OSError                                   Traceback (most recent call last)
<ipython-input-17-bd4c0051c48e> in <module>
----> 1 tokenizer = BertTokenizer.from_pretrained(r'\Downloads\bert-pretrained-model')

~\sentiment_analysis\lib\site-packages\transformers\tokenization_utils_base.py in from_pretrained(cls, pretrained_model_name_or_path, *init_inputs, **kwargs)
   1775                 f"- or '{pretrained_model_name_or_path}' is the correct path to a directory containing relevant tokenizer files\n\n"
   1776             )
-> 1777             raise EnvironmentError(msg)
   1778 
   1779         for file_id, file_path in vocab_files.items():

OSError: Can't load tokenizer for 'C:\Downloads\bert-pretrained-model'. Make sure that:

- 'C:\Downloads\bert-pretrained-model' is a correct model identifier listed on 'https://huggingface.co/models'

- or 'C:\Downloads\bert-pretrained-model' is the correct path to a directory containing relevant tokenizer files

When I'm trying load with BertModel, it's loading. But when i'm trying with BertTokenizer it's not loading.

1
You are missing vocab.json.cronoik
I have config.json, where can I get vocab.json?
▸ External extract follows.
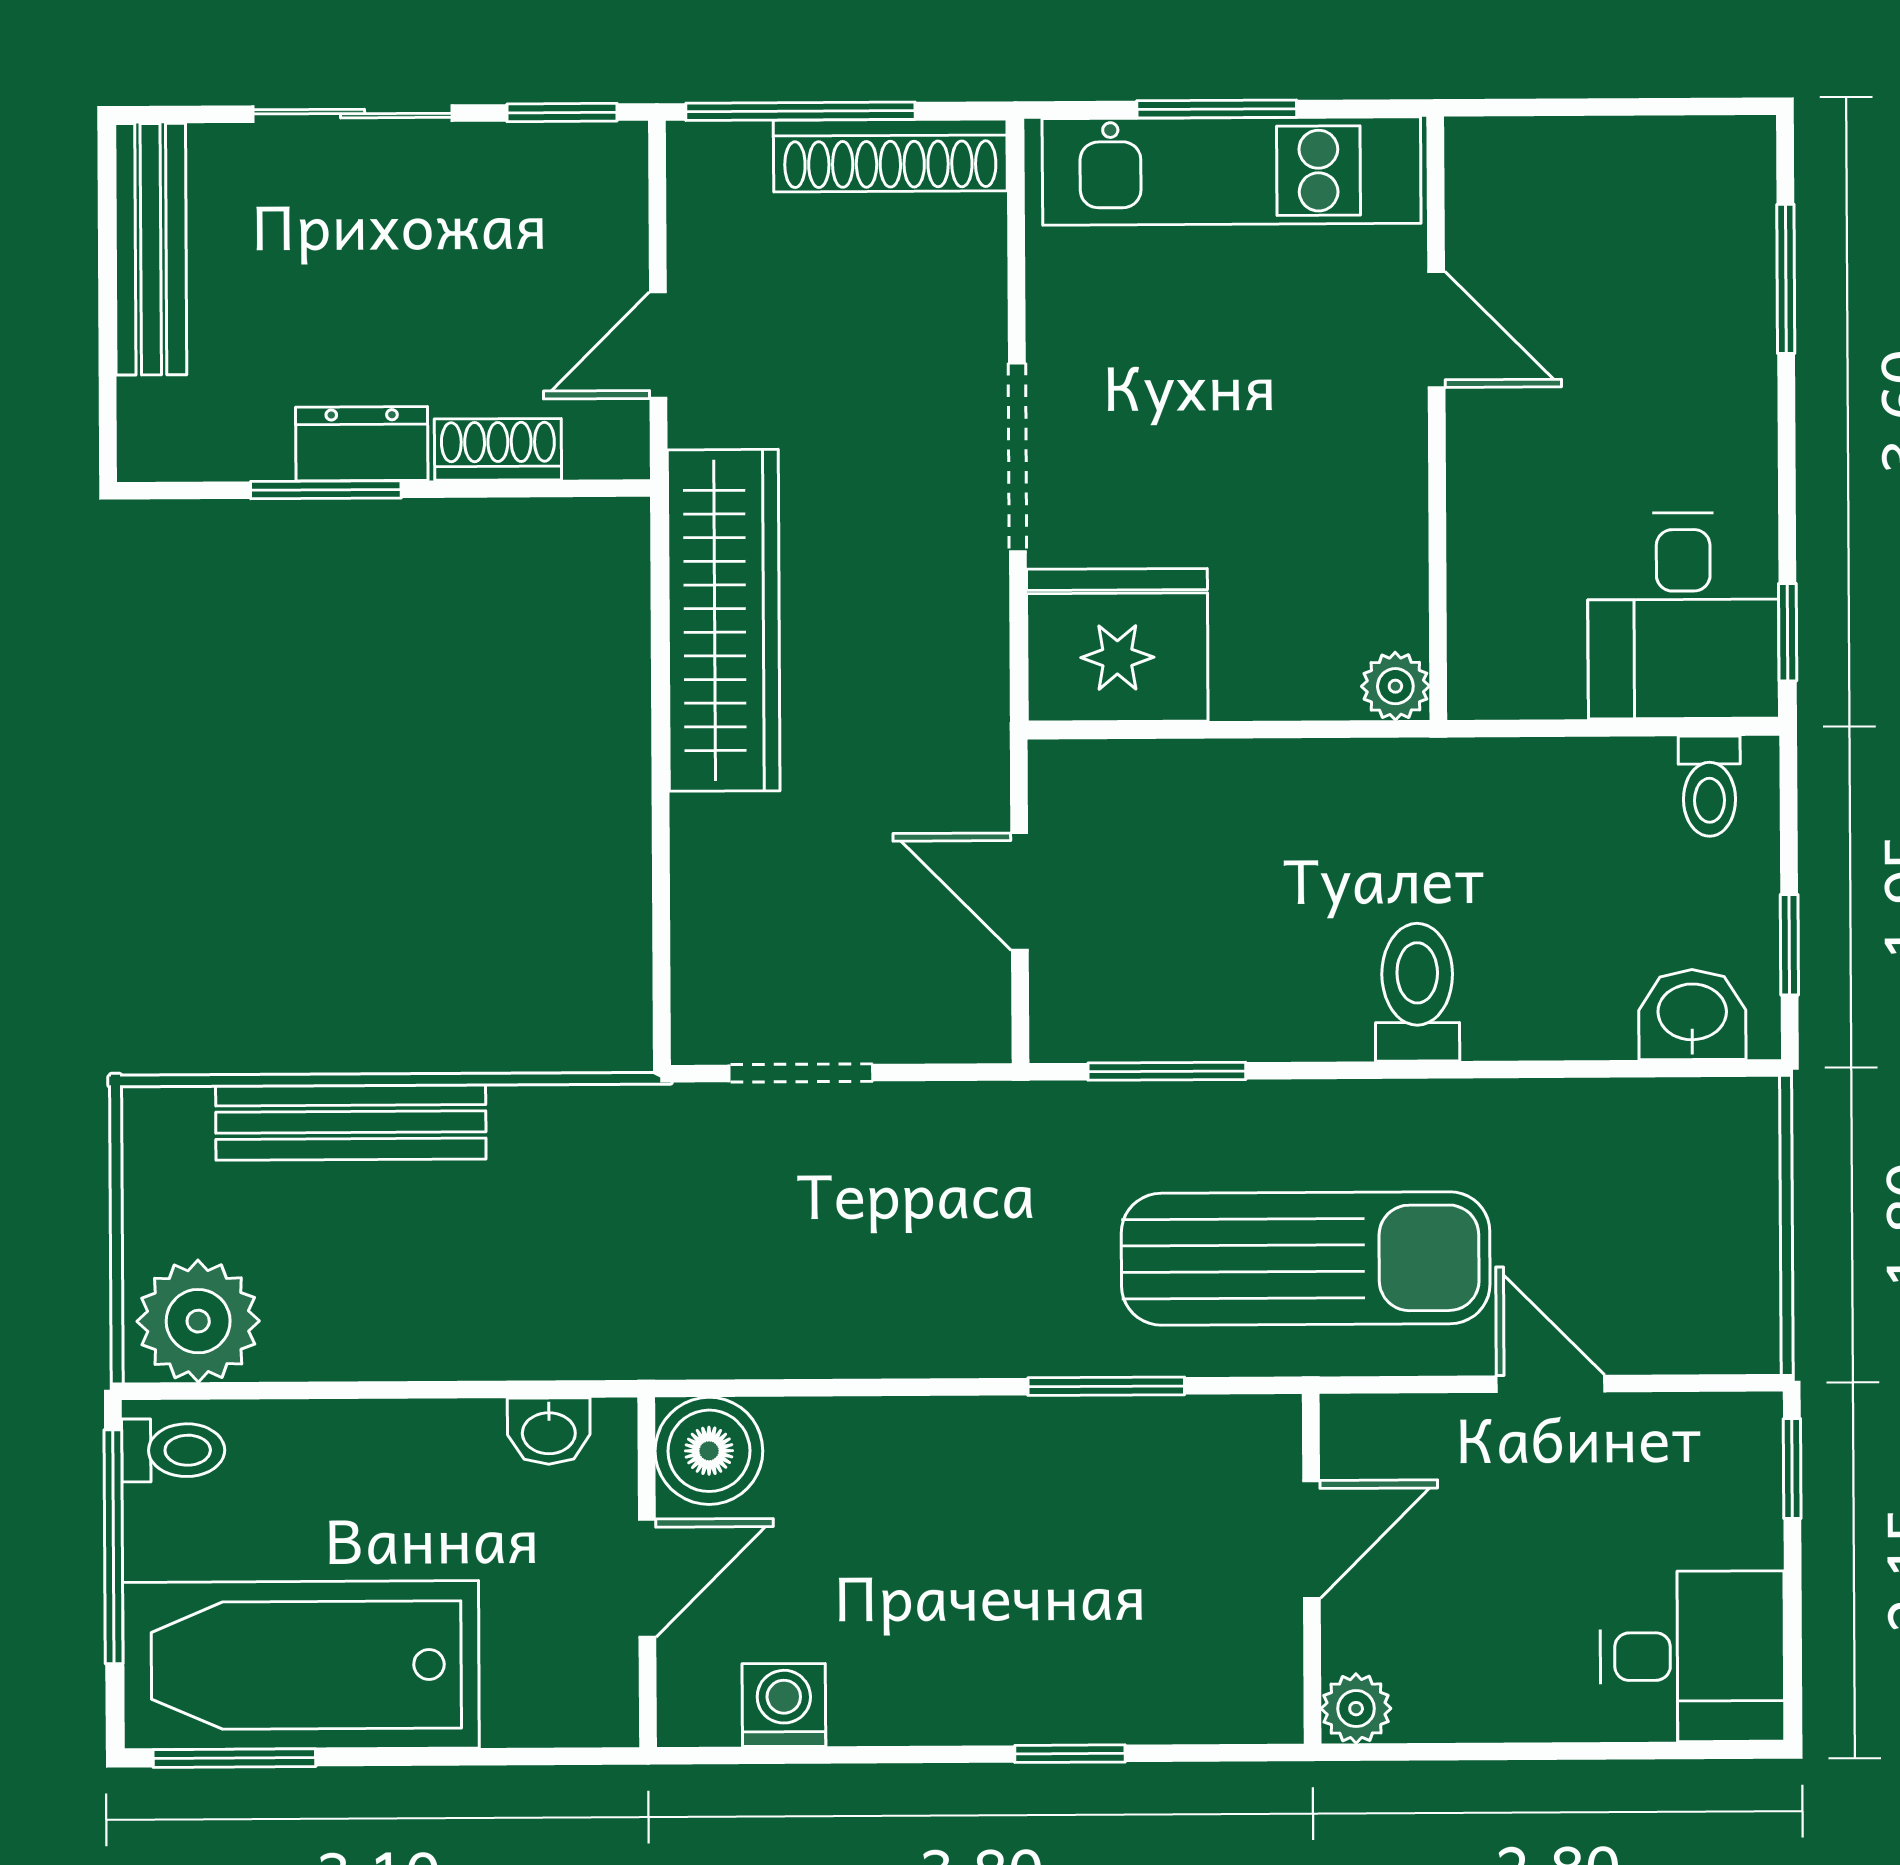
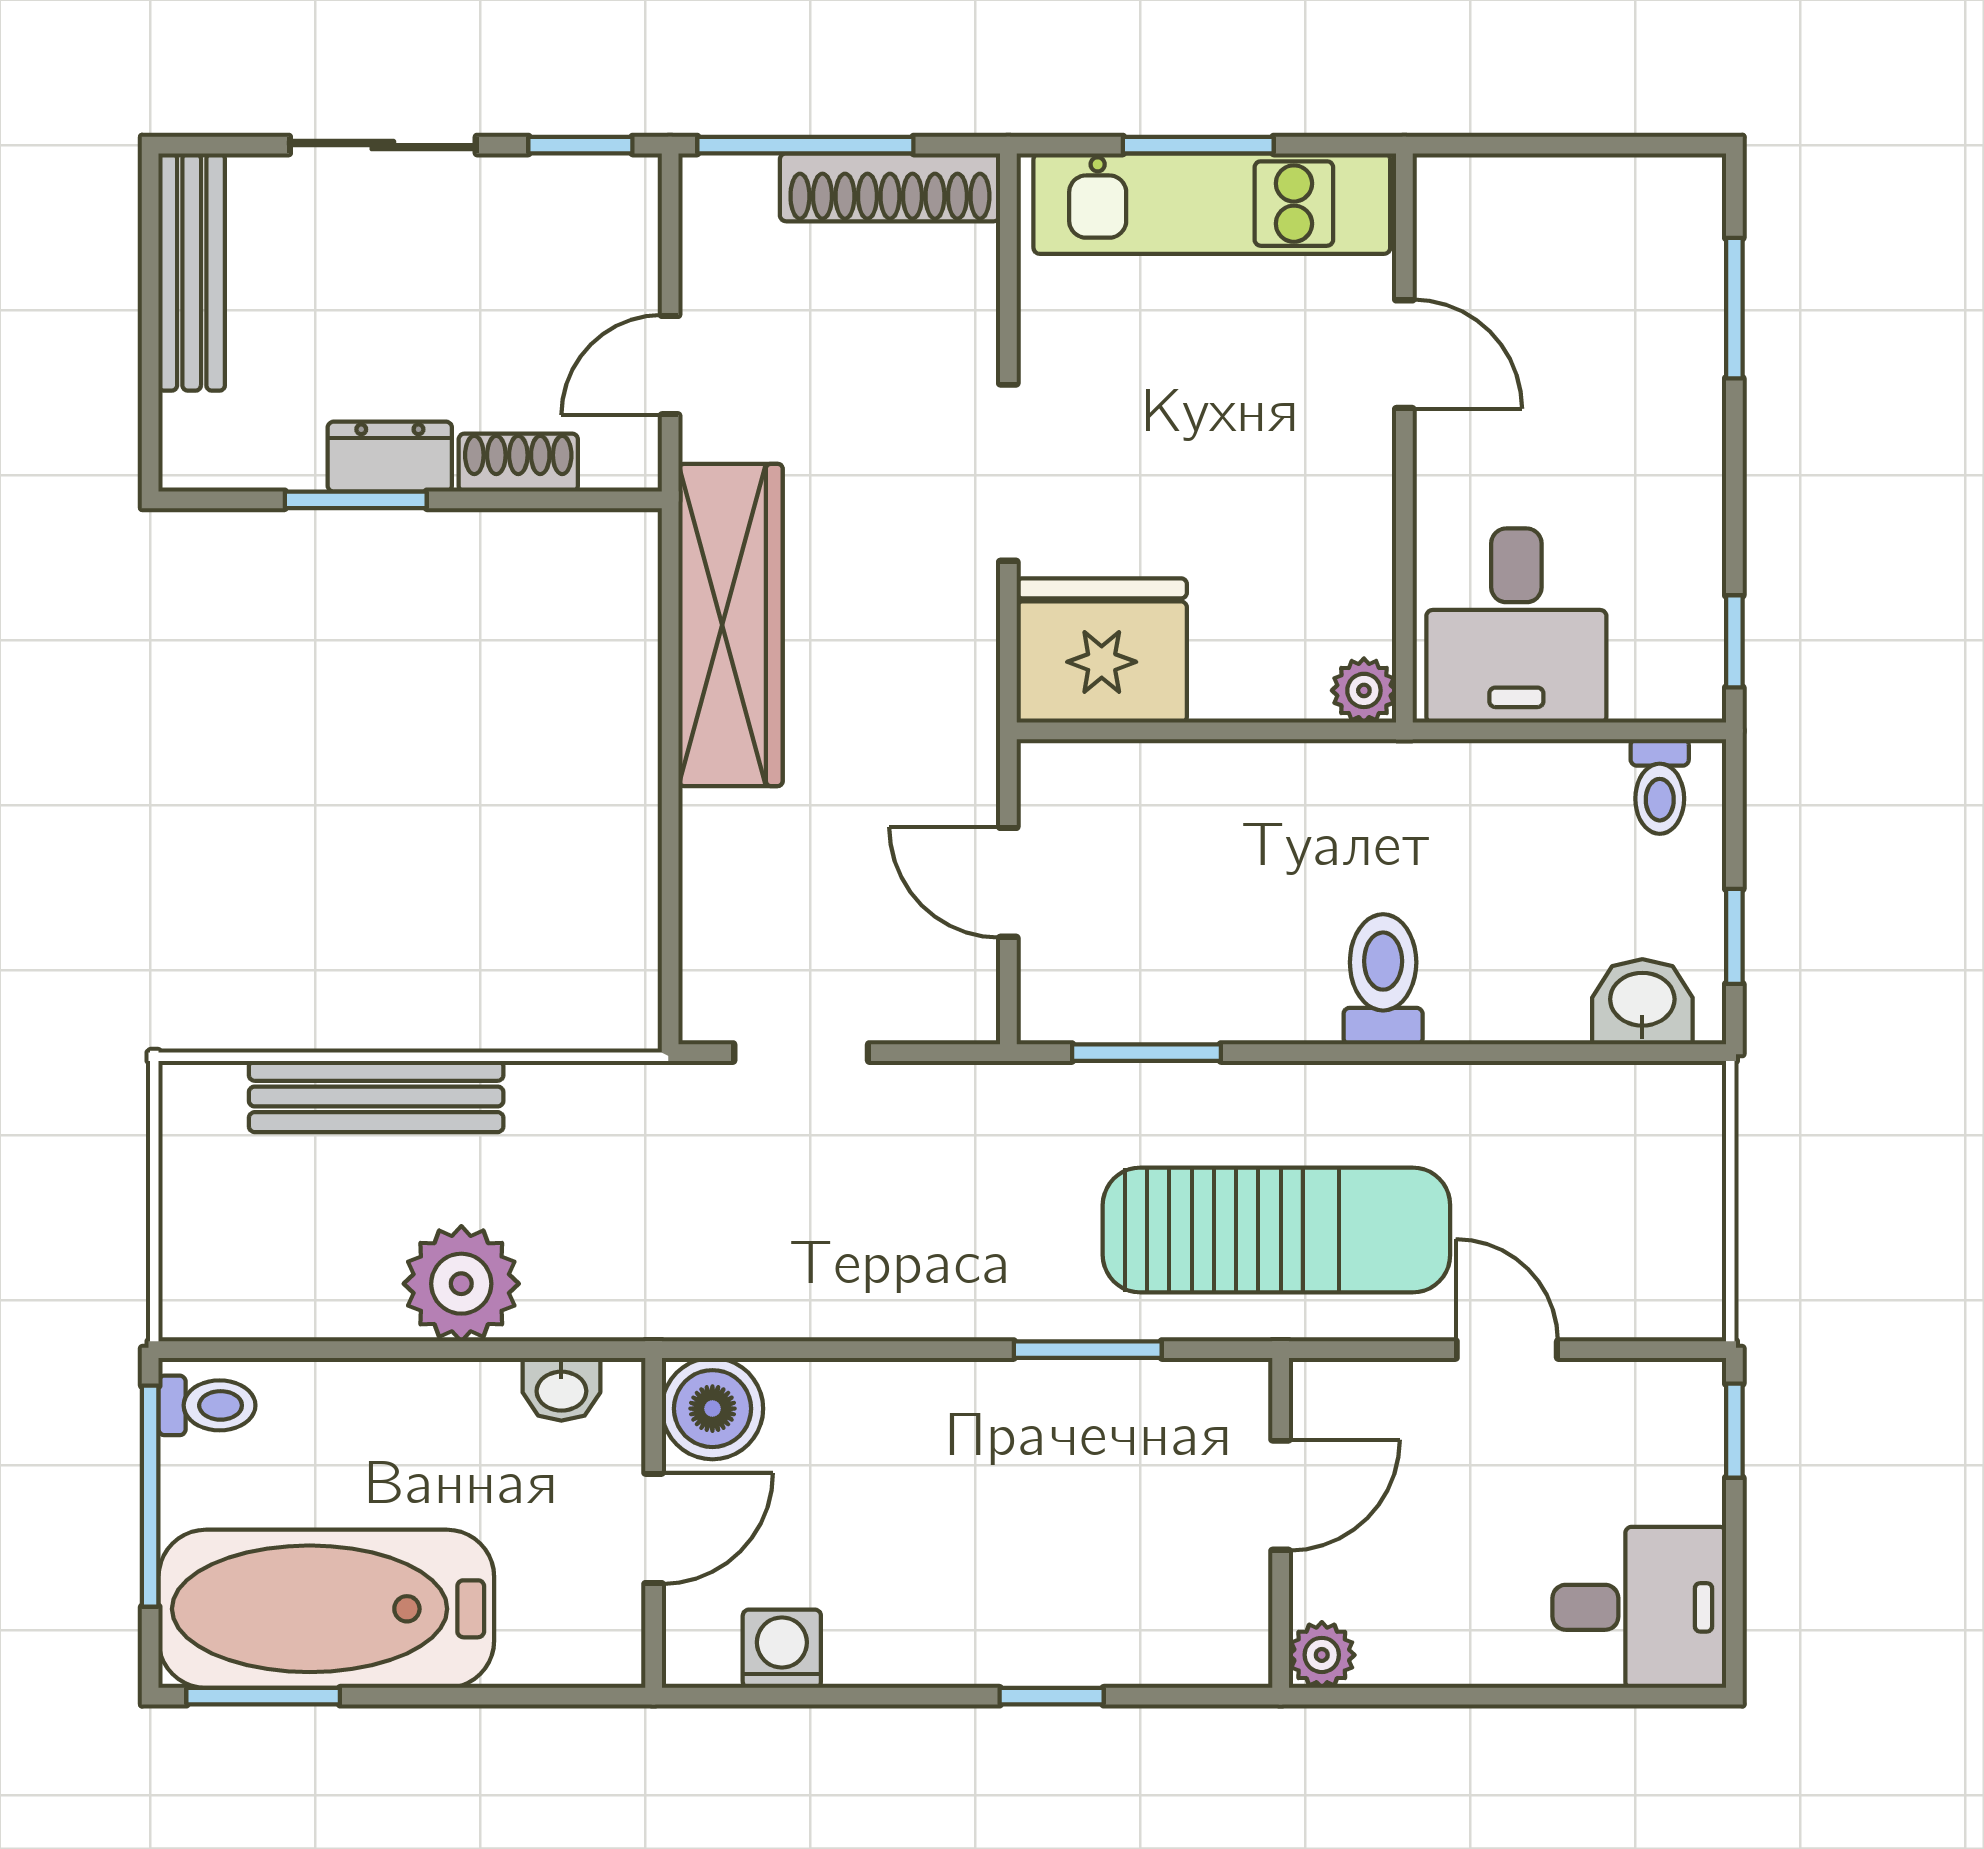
desk: (1683, 616) -> (1516, 626), moved
plant: (198, 1321) -> (461, 1284), moved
I'm trying sentiment analysis with Hugging Face, Torch and BertNithin Reddy
Should I download only vocab.txt and place it in model folder or should I download any extra files?Nithin Reddy
You also need the tokenizer_config.json.cronoik

1 Answers

0
votes

Whats' the version of transformers you are using?. I had a similar issue, the solution was to upgrade the transformers to the latest(like 4.3.3 currently) version (I was using an old 2..1 version because I had to make an older code run) and it worked. Looks like older versions of transformers have this issue with loading the language model from the local path.

I would suggest upgrading your transformers in a separate virtual environment, this way you won't mess up other codes. If you don't use a virtual environment, it's highly recommended that you do now, here is a good and simple way of installing and creating one (includes Windows, considering your case) in this link.

Alternative recommendation: This may not be an answer to your question, but I would suggest using the pre-trained language model directly, instead of downloading it and pointing to its local path. At least that's a recommended way by huggingface. The only downside of this is when you don't have fast internet, it might take a while to load it. Other than that, including this line of code instead of yours would easily solve your peoblem:

tokenizer = BertTokenizer.from_pretrained("bert-base-cased")